I am also happy to see signs of life in my summer bulb containers (a Mother’s Day gift from my son) – Freesia and Ixia are showing so far and there are Sparaxis in another container. I will move my other summer flowering bulbs, which have been sheltering in the conservatory over winter,  outdoors as soon as these cold temperatures end.

We were going to go searching for bluebells today, but it has turned out wet and very blustery again so definitely a day for some online autumn bulb planning. I know, it’s like running a fashion house, you always have to be planning a year ahead!

As always, if you want a peek over other people’s garden walls then please pop over to our host, the lovely Jon, AKA ‘The Propagator’ where you find links to many more wonderful garden enthusiasts from all over the world.

See here for the participant’s guide.

Six on Saturday

43 Comments Add yours

  1. Megan Hall says:

    I like your white offerings v much — v summery. It reminds me of those people who’re able to keep their Xmas tree decorations to one colour and be all stylish. Maybe worth a try in the garden, as the tree is a lost cause…?

    1. Heyjude says:

      I think one colour in the garden would be very boring. I did have a white bed one year which was pretty, but not the entire garden.

  2. janesmudgeegarden says:

    I have just planted some white Allium sphaerocephalon ‘Bridal Lace’ bulbs in my garden, hoping for a change from the purple ones. Your Montana is pretty and looks robust as well. I had one similar in my previous garden, but don’t have anywhere suitable now, which is a pity. Isn’t candytuft a great plant? Very forgiving of almost anything, and here it is one of the first signs of spring.

  3. These are all very pretty. I must seek out some sweet cicely to go with my rhubarb. It grows in our garden all year round and I cook it often.

  4. a lovely look at the albas! I often muddle up names for the white rockery flowers and so appreciated a closer look at Iberis. Sweet Cicely is a herb I often grew and really must do so again – yummy aniseed addition to salads and hot drinks
    p.s. week after next I am in Cornwall and hope the weather improves by then! 🙂

  5. Ann Mackay says:

    I love these – they’re so pretty and delicate. I think this is the first time I’ve seen a white aquilegia. It’s beautiful! 🙂

    1. Heyjude says:

      It’s very short though. I am used to seeing aquilegia knee height.

      1. Ann Mackay says:

        Yes, that would seem strange! But useful when you need something shorter. I seem to be getting the usual aquilegias back into the garden again now – for a few years they had mostly died out.

        1. Heyjude says:

          I have a very dark one, but it is usually hidden by the bamboo which I have pruned back (if that’s a word you can use with bamboo) so much more light gets in. Hopefully I shall see the flowers better this year!

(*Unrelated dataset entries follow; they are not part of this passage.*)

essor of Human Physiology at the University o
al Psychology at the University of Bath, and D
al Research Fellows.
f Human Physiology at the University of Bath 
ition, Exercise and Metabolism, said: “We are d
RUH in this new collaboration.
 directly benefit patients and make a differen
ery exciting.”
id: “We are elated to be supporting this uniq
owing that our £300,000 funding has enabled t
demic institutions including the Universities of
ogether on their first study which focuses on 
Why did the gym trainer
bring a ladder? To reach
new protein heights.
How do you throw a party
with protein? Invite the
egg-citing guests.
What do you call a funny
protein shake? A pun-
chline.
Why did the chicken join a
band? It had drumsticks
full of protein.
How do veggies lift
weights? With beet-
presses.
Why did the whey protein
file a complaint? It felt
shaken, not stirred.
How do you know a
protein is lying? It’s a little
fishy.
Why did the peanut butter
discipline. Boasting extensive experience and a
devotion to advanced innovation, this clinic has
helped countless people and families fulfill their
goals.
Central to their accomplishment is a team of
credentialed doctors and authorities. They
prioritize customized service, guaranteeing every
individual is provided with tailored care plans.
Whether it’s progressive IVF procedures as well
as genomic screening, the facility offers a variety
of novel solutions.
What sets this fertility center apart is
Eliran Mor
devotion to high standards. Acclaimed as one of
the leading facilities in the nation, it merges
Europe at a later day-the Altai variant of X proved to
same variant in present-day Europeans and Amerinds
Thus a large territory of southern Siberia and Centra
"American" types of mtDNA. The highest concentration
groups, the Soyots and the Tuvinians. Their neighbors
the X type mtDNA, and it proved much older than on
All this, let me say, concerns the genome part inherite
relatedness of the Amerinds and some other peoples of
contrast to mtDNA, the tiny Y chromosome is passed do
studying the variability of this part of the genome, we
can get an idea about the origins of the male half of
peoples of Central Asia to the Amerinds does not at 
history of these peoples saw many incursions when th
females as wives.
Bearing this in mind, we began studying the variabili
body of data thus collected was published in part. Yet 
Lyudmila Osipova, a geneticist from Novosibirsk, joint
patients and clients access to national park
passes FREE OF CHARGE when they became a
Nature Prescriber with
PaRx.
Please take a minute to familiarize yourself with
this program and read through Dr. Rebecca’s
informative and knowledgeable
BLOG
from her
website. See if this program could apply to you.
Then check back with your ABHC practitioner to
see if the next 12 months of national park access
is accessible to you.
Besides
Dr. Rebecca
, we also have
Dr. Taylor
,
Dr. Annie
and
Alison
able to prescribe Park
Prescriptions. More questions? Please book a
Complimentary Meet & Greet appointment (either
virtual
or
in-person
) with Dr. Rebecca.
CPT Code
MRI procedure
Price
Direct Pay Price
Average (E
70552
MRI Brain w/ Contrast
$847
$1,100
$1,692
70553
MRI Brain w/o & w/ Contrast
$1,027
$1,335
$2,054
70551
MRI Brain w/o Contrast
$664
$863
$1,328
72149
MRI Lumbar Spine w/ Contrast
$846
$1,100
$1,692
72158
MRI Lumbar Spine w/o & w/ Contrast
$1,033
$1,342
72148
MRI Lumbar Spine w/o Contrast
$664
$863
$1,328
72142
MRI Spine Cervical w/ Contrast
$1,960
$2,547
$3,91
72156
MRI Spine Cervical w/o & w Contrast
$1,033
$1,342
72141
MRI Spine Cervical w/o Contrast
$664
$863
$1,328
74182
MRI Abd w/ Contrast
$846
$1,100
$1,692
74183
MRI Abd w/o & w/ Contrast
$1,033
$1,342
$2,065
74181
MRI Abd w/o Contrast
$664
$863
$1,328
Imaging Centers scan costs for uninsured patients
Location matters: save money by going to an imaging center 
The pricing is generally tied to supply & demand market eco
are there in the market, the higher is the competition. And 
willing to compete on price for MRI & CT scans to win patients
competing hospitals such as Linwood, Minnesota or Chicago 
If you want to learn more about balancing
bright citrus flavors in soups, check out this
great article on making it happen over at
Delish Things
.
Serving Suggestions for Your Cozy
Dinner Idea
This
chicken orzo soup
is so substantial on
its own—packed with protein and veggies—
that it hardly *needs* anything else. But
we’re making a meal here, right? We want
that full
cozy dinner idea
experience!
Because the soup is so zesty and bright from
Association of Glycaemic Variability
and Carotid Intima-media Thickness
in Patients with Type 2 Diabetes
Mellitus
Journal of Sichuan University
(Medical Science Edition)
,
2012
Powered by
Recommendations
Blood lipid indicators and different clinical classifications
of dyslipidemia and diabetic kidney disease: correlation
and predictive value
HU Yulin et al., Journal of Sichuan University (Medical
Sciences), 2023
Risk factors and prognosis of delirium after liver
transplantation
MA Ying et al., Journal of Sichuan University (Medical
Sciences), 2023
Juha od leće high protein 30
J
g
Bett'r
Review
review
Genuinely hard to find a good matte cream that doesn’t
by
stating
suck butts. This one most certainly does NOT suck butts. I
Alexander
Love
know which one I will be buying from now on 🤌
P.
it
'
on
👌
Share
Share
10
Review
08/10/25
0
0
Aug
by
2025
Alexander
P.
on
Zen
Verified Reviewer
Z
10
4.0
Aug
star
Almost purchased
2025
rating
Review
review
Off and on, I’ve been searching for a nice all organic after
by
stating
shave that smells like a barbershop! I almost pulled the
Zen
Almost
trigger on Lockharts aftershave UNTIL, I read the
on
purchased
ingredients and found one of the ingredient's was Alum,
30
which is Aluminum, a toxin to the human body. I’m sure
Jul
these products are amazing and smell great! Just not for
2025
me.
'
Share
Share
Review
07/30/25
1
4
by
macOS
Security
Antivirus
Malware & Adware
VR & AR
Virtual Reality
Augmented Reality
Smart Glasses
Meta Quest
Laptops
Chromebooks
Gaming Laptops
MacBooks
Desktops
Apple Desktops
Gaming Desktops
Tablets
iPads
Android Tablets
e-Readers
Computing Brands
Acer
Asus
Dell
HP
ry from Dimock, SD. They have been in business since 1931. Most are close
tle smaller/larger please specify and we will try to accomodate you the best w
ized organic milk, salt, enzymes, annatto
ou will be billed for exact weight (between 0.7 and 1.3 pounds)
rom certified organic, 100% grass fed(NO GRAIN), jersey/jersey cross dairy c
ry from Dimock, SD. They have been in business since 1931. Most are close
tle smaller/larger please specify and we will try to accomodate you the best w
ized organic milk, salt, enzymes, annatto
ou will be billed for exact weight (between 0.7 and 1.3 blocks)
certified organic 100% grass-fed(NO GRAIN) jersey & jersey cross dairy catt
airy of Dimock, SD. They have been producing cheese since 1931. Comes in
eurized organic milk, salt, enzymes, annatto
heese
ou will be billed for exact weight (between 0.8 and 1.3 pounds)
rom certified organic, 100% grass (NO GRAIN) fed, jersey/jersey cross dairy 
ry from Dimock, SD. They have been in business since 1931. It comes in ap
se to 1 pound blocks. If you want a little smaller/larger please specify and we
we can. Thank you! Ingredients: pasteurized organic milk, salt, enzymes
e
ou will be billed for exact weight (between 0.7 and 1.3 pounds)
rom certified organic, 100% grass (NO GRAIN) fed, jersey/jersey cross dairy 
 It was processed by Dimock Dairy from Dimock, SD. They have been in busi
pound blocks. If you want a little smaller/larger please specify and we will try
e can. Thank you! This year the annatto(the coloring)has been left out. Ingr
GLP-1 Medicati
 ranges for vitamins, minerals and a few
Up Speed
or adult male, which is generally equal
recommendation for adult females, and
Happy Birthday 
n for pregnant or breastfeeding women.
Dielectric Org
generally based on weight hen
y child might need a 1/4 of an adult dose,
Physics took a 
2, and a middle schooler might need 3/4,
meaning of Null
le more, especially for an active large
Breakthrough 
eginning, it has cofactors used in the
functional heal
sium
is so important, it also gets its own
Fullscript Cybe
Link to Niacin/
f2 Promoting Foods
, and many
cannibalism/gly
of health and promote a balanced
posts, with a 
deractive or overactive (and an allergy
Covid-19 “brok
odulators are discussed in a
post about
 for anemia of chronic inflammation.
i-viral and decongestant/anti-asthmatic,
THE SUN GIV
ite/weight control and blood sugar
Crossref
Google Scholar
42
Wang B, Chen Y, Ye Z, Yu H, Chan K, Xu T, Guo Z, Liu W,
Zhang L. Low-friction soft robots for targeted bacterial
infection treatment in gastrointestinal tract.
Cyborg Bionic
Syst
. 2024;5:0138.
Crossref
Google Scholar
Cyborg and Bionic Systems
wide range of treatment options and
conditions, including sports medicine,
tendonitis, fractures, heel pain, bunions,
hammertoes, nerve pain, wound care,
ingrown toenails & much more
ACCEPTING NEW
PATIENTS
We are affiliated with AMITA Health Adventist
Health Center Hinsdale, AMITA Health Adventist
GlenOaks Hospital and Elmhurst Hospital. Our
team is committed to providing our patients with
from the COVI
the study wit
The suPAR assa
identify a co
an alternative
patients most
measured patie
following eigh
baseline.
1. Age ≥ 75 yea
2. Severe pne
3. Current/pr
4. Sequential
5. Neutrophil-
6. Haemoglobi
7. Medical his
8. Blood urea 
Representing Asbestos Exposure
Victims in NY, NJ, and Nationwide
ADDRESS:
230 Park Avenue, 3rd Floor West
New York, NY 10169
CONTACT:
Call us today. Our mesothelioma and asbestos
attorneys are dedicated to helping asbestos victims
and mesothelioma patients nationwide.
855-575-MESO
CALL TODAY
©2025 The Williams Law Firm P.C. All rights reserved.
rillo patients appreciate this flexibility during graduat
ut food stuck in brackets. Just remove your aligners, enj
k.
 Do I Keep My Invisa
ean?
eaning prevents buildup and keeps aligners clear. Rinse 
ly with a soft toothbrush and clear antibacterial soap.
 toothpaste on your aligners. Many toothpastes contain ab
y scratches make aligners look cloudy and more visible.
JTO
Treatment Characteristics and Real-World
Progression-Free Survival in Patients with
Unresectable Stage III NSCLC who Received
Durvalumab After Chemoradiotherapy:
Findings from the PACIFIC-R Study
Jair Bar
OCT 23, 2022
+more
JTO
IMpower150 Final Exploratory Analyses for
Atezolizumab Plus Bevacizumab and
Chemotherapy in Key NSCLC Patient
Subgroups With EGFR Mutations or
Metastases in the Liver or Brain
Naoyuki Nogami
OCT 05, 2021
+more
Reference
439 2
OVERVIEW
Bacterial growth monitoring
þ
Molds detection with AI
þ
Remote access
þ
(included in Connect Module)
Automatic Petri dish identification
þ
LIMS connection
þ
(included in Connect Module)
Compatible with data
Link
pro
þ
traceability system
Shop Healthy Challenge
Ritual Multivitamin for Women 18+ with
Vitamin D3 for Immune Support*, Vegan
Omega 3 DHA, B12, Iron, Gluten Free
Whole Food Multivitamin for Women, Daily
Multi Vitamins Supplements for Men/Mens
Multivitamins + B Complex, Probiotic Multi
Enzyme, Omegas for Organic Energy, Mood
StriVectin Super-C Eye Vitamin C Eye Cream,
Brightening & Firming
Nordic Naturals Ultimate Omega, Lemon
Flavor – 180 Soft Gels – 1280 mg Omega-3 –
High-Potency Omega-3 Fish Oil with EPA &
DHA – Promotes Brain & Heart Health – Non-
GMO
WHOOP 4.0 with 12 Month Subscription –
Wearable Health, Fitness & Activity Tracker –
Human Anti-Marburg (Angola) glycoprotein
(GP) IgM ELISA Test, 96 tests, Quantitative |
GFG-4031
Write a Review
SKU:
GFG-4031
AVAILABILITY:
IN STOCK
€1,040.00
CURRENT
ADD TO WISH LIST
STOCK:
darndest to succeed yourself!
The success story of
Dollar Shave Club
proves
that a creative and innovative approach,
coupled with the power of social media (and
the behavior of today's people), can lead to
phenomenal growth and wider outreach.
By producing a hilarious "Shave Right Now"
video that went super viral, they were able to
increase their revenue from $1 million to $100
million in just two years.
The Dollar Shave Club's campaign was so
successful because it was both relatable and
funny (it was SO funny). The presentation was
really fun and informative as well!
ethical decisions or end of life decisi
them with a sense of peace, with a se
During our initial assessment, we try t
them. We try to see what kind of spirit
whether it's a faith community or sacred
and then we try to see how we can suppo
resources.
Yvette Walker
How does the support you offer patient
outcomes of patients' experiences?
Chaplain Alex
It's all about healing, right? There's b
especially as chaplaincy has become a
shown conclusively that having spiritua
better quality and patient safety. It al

        2. Ann Mackay says:

          Depending on the bamboo, it might be ‘hacked’, LOL!

  6. Tina Schell says:

    What is it about pure white flowers that is so sensational Jude?! I think of magnolias and orchids, both in pure white and both with amazing scents. You always have flowers I’ve never heard of and they are always wonderful. Of these, all beauties, the Granny’s Bonnets are my favorite. What a gorgeous blossom!

    1. Heyjude says:

      Granny is a pretty one, no scent though as far as I can tell.

  7. A lovely Six. The Anthemis is beautiful. Can’t understand why I haven’t grown it.

    1. Heyjude says:

      It is very easy to grow!

  8. That’s a lovely Six! I am very taken with your white Aquilegia, but sadly we seem to have the dreaded mildew disease killing them round here. So, I’ll have to try that changing allium instead.

    1. Heyjude says:

      Is that the same mildew that is affecting oriental poppies? I was going to order some from the Beth Chatto nursery (not so far from you I guess) and they have some disease.

  9. Chloris says:

    I love all your whites, the anthemis is fabulous. I grow the iberis too and I forget about it until it blooms, but what a glistening Persil white it is.

    1. Heyjude says:

      Anthemis is a blessing here. It grows quickly, flowers for ages and cuttings are simple. Which reminds me that I should take a few new ones, JIC!